After doing some more research, this looks to be a lamp driver board - which shouldn't be the problem.  Right now, it looks like the issue is, a couple of solenoids are not working (one in the ball trough and one in a capture hole).

#45 6 years ago

http://www.pbresource.com/boards.html look for system 80 aux driver board, you need to make sure what one you have(look for part number on board) some are out of stock. but you can just leave it unplugged till you get one. can you get it to start a game?

#46 6 years ago

Those two boards control the #86 lights on the metal ramps. notice when you turn the game on, before the CPU has even "booted", that the left side ramp lights are moving. This board controls that.

Then there's a relay under the playfield, that when engaged, turns off the left side ramp lights, and turns on the right side ramp lights (which the other identical board controls). but the CPU is not involved in making these lights go in sequence. These boards just require 5 volts and does that the sequencing itself. This is a standard board, used on a lot of sys80 games for light effects, without using any CPU board processing. The only thing that changes are a resistor or two to change sequence timing.

The reason the board is burned is that the ramp lights can short against the metal ramp. It's pretty easy to do. If this happens it can causes a dead short and smoke that lamp board.

#47 6 years ago
Quoted from crlush:

http://www.pbresource.com/boards.html look for system 80 aux driver board, you need to make sure what one you have(look for part number on board) some are out of stock. but you can just leave it unplugged till you get one. can you get it to start a game?

Quoted from cfh:

Those two boards control the #86 lights on the metal ramps. notice when you turn the game on, before the CPU has even "booted", that the left side ramp lights are moving. This board controls that.
========================================================================
### Exercise tasks
a) Answer these from the pinball board forum thread:
(i) Which two solenoids are not working?
(ii) How many volts do the ramp light boards need?
(iii) What can short against the metal ramp and burn the board?
b) Carry on the pinball board forum thread from its last line.

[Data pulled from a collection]
========================================================================
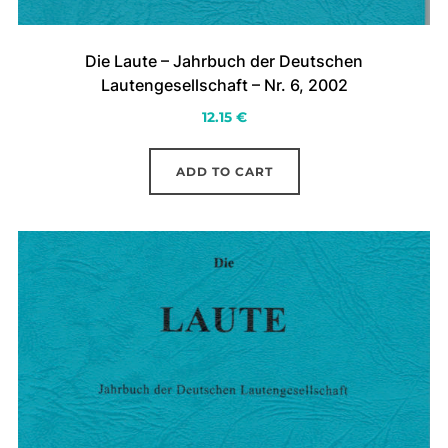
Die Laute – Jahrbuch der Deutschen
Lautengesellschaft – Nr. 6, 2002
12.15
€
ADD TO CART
========================================================================
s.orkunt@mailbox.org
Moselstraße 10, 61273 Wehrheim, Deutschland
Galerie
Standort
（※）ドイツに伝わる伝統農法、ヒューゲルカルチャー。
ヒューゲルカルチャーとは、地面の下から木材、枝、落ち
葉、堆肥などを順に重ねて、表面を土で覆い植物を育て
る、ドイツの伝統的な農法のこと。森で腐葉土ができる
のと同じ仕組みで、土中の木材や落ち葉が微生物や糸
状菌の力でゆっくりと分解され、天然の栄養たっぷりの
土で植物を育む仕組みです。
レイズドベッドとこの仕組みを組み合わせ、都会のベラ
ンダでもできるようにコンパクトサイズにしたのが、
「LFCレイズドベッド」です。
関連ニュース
========================================================================
### Answers to the tasks
a)
(i) One in the ball trough and one in a capture hole.
(ii) 5 volts.
(iii) The ramp lights.

b)
Then there's a relay under the playfield, that when engaged, turns off the left side ramp lights, and turns on the right side ramp lights (which the other identical board controls). but the CPU is not involved in making these lights go in sequence. These boards just require 5 volts and does that the sequencing itself. This is a standard board, used on a lot of sys80 games for light effects, without using any CPU board processing. The only thing that changes are a resistor or two to change sequence timing.
The reason the board is burned is that the ramp lights can short against the metal ramp. It's pretty easy to do. If this happens it can causes a dead short and smoke that lamp board.

Thanks Guys!

#48 6 years ago

I had someone come over and repair the Victory. The game is up and running - finally. I had purchased a new System 80B MPU, which turned out not to be the problem, so if someone needs an MPU board for one of these machines, let me know. Thanks again for everyone's help.

#49 6 years ago
Quoted from tbmi:

I had someone come over and repair the Victory. The game is up and running - finally. I had purchased a new System 80B MPU, which turned out not to be the problem, so if someone needs an MPU board for one of these machines, let me know. Thanks again for everyone's help.

So let us all in on what exactly the problem was.

John

1 week later
#50 6 years ago

So what ended up being wrong with the game?